Efficient integration of a realistic two-dimensional cardiac tissue model by domain decomposition.

Abstract

The size of realistic cardiac tissue models has been limited by their high computational demands. In particular, the Luo-Rudy phase II membrane model, used to simulate a thin sheet of ventricular tissue with arrays of coupled ventricular myocytes, is usually limited to 100 x 100 arrays. We introduce a new numerical method based on domain decomposition and a priority queue integration scheme which reduces the computational cost by a factor of 3-17. In the standard algorithm all the nodes advance with the same time step delta t, whose size is limited by the time scale of activation. However, at any given time, many regions may be inactive and do not require the same small delta t and consequent extensive computations.

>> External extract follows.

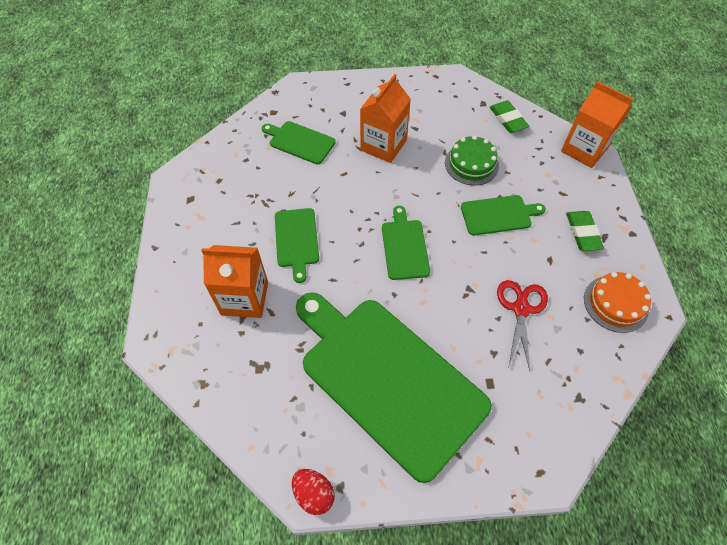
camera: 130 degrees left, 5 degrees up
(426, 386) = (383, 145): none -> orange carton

Hence, adjusting delta t locally is a key factor in improving computational efficiency, since most of the computing time is spent calculating ionic currents. This paper proposes an efficient adaptive numerical scheme for integrating a two-dimensional (2-D) propagation model, by incorporating local adjustments of delta t. In this method, alternating direction Cooley-Dodge and Rush-Larsen methods were used for numerical integration. Between consecutive integrations over the whole domain using an implicit method, the model was spatially decomposed into many subdomains, and delta t adjusted locally. The Euler method was used for numerical integration in the subdomains. Local boundary values were determined from the boundary mesh elements of the neighboring subdomains using linear interpolation. Because delta t was defined locally, a priority queue was used to store and order next update times for each subdomain. The subdomain with the earliest update time was given the highest priority and advanced first. This new method yielded stable solutions with relative errors less than 1% and reduced computation time by a factor of 3-17 and will allow much larger (e.g., 500 x 500) models based on realistic membrane kinetics and realistic dimensions to simulate reentry, triggered activity, and their interactions.